Large language models are increasingly used in interactive question-answering systems for finding scientific and consumer health information. Yet in many real-world cases, a clear answer may not exist. In this talk, I examine cases where models lack sufficient knowledge to answer—and why they often do anyway. Drawing on examples from consumer health QA, I show how models struggle when evidence is missing or poorly matched to the question, and how choices such as answer formats or prompt framing can induce overconfidence. This is supported by our empirical findings characterizing LLM refusal behavior in science and medical QA, showing that refusal performance varies substantially by question type and the contextual information that is provided or is available to the model. Unfortunately, refusal is rarely represented explicitly in most existing benchmarks and rarely assessed alongside its interactional outcomes: how users act upon refusal and/or uncertainty in model responses.
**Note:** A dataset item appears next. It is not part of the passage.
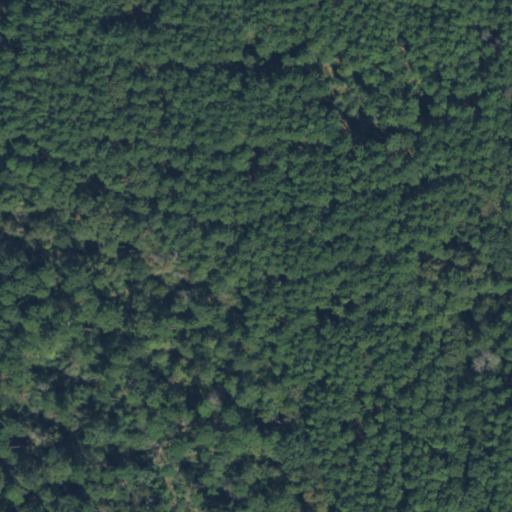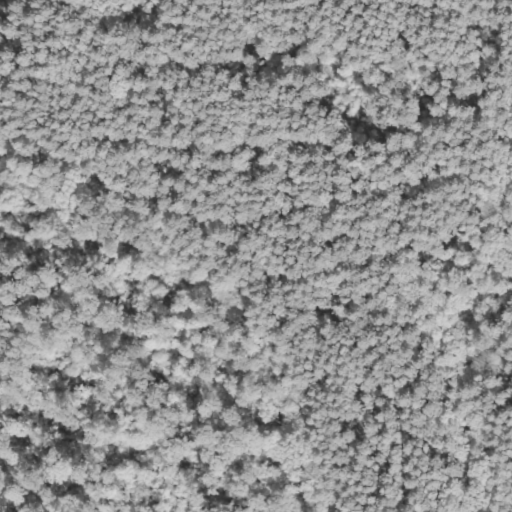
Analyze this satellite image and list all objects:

Based on our prior work in meta-evaluation and user-centered studies of AI-mediated plain language communication, I close with a discussion of how to address this evaluation gap.
| 11:45am - 12:15pm: | Food and community socializing. |
| 12:15pm - 1:15pm: | Presentation with Q&A. Available hybrid via Zoom. |
| 1:30pm - 2:15pm: | Student meeting with speaker, held in the same room, following the talk. |
Lucy Lu Wang is an Assistant Professor at the University of Washington Information School, where she leads the Language Accessibility Research (LARCH) lab. She holds adjunct appointments in the Paul G. Allen School of Computer Science & Engineering, Department of Biomedical Informatics & Medical Education, and Department of Human Centered Design & Engineering at the University of Washington, and is a Research Scientist at the Allen Institute for AI (Ai2). Her work spans scholarly document understanding, document accessibility, scientific evidence synthesis, and health communication. She focuses on developing language technologies to improve access to and understanding of information in high-expertise domains like science and healthcare, with an emphasis on dataset development and evaluation practices. Her work on supplement interaction detection, document accessibility, and academic publishing trends have been featured in media such as Geekwire, Boing Boing, Axios, VentureBeat, and the New York Times.